The late Chief Justice MAXEY who wrote the majority opinion in McAndrew v. Scranton Republican Publishing Company, 364 Pa. 504, 72 A.2d 780 (1950), at page 511 said: "It is elementary that '"An innuendo, however, can never add to nor change the [alleged] meaning of the defamatory statement, or operate as an averment, imparting into the statement anything which
[ 186 Pa. Super. Page 648]
is not a usual and natural presumption from the precedent words."'... While it is a question of fact for the jury as to whether the defamatory statement was used and understood in the sense charged, the jury cannot be permitted to do this until the court has correctly determined that the statement supports the meaning plaintiff attributes to it.

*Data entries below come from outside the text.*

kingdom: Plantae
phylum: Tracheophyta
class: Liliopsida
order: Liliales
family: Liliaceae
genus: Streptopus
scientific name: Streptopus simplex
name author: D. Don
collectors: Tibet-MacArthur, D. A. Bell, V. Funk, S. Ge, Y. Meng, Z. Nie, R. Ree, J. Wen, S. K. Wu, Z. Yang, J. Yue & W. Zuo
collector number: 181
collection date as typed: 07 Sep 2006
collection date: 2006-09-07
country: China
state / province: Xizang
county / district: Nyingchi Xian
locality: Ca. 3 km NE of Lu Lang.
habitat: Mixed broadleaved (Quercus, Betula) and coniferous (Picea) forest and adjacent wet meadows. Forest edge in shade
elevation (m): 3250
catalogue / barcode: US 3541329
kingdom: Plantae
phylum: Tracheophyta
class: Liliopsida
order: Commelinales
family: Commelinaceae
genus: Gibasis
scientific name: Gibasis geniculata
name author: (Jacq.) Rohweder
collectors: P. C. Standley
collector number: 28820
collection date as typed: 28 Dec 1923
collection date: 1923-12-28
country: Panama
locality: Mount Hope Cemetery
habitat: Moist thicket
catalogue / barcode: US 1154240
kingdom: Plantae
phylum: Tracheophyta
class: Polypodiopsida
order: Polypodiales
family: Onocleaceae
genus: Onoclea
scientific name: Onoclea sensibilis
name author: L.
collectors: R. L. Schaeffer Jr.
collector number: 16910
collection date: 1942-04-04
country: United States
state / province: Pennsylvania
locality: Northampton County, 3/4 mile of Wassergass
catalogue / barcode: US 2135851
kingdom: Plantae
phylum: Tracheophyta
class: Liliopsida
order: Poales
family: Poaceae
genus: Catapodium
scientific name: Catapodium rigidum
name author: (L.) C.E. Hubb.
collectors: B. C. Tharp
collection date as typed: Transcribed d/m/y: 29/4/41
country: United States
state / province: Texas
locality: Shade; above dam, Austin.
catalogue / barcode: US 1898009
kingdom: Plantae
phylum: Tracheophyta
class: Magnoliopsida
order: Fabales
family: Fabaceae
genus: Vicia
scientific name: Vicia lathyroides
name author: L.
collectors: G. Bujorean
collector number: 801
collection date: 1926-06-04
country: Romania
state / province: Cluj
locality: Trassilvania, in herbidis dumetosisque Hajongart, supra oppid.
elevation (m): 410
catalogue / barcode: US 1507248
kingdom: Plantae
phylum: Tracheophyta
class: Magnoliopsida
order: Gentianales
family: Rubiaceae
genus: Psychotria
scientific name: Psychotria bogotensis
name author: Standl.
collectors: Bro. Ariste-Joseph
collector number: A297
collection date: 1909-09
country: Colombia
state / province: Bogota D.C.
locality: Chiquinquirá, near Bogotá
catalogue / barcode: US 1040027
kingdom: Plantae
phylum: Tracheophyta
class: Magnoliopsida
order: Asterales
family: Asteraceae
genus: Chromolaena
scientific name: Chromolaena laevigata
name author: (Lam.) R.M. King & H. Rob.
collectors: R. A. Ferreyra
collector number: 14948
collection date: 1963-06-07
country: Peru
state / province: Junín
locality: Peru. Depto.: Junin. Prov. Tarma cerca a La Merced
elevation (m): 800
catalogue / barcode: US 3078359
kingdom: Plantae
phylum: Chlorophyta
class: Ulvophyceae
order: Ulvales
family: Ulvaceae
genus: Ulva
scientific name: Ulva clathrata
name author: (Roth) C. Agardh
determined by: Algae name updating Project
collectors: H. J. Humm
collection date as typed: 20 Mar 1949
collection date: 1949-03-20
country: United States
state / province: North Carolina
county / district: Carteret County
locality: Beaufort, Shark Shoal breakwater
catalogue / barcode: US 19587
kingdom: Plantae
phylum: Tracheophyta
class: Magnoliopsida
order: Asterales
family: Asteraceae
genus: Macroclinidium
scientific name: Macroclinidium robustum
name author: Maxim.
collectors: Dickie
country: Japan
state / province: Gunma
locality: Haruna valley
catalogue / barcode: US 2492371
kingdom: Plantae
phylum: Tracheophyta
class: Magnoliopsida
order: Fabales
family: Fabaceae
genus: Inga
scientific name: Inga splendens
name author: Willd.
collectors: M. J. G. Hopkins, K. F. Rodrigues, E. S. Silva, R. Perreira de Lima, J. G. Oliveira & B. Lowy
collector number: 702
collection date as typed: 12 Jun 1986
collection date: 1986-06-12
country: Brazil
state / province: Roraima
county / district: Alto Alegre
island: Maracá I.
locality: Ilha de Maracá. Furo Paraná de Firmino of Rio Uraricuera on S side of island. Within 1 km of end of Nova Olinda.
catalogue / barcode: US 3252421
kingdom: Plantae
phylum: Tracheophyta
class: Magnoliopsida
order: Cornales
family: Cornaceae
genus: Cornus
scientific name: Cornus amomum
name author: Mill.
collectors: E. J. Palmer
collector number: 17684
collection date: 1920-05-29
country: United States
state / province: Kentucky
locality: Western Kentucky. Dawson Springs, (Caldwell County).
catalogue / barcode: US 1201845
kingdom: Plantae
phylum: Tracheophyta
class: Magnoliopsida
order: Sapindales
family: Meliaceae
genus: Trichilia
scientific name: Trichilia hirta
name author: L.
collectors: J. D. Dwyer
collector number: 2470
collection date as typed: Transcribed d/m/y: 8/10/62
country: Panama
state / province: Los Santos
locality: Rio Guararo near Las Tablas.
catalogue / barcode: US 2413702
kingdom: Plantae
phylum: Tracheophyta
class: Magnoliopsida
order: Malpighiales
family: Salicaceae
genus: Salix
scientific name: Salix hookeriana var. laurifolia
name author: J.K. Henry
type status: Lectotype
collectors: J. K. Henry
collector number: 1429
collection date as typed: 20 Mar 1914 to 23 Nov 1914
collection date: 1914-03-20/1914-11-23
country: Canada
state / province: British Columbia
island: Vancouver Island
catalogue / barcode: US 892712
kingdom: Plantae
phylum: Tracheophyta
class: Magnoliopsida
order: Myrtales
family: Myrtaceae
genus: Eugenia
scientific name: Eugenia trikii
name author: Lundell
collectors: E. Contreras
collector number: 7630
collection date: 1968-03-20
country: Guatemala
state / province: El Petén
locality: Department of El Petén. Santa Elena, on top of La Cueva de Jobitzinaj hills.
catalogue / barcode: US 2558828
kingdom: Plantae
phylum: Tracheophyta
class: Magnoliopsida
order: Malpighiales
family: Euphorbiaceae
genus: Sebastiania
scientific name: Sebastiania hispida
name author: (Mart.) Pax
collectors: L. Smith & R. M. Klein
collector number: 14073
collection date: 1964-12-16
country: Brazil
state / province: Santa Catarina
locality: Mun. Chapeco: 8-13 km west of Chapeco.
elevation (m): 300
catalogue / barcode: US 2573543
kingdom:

"In Sarkees v. Warner-West Corporation, 349 Pa. 365, 37 A.2d 544, this Court in an opinion by Justice HUGHES said: 'The innuendo must be warranted, justified and supported by the publication... "But it cannot be used to introduce new matter, or to enlarge the natural meaning of the words, and thereby give to the language a construction which it will not bear: Hackett v. Providence Telegram Publishing Co., 18 R.I. 589. It is the duty of the court in all cases to determine whether the language used in the objectionable article could fairly and reasonably be construed to have the meaning imputed in the innuendo. If the words are not susceptible of the meaning ascribed to them by the plaintiff and do not sustain the innuendo, the case should not be sent to a jury." See Ringer v. Winner, 309 Pa. 270, 163 A. 519.'"
Applying these principles of the law to the published article in this case we agree with the court below that the meaning of the words of the article must indeed be enlarged and expanded beyond their fair interpretation so that it can be reasonably said that the article "tends to blacken the appellant's reputation or to expose him to public hatred, contempt or ridicule."
We feel that a careful reading of the article discloses an intention on the part of the appellee negro newspaper to criticize the conduct and actions of negroes who attended and promoted the picnic in bringing disgrace, by their conduct and actions, to the negro
[ 186 Pa. Super. Page 649]
race as a whole and calling their (the negroes) attention to the fact that a continuance of such conduct and action will so reduce attendance at the picnic as might eliminate such future gatherings.
It certainly takes ingenuity and a stretch of the imagination to find that the white proprietor of the park, which is only mentioned as the situs of the picnic, in any way through the park's management, its agents or employees contributed to, caused, sanctioned, or permitted the alleged undesirable action and conduct. This would require the interpretation of the article to be such as would convey to the average reader the innuendo that the appellant was an unscrupulous business man who holds annual orgies for negroes at which he permits fights, stabbings and drunkenness. Such an interpretation is clearly unreasonable when the context of the article clearly shows the intention of a negro newspaper to criticize the conduct and actions of negroes at a picnic promoted by negroes.
As we said in McGeary v. Leader Publishing Company, 52 Pa. Superior Ct. 35 (1912), at page 45, "... and so it may be said generally, that the speaker or writer is accountable for the import of the words as they would naturally be understood by the hearer or reader. Ingenuity is not to be resorted to in order to ascribe to them either the more lenient or the more severe sense, but they are to be taken in the sense that fairly belongs to them, that is, 'in the plain and popular sense in which the rest of the world naturally understand them.'"
We agree with the court below that the words of the article are not susceptible of the meaning ascribed to them by the appellant and do not contain the innuendo necessary to make them defamatory so that the demurrer was properly sustained.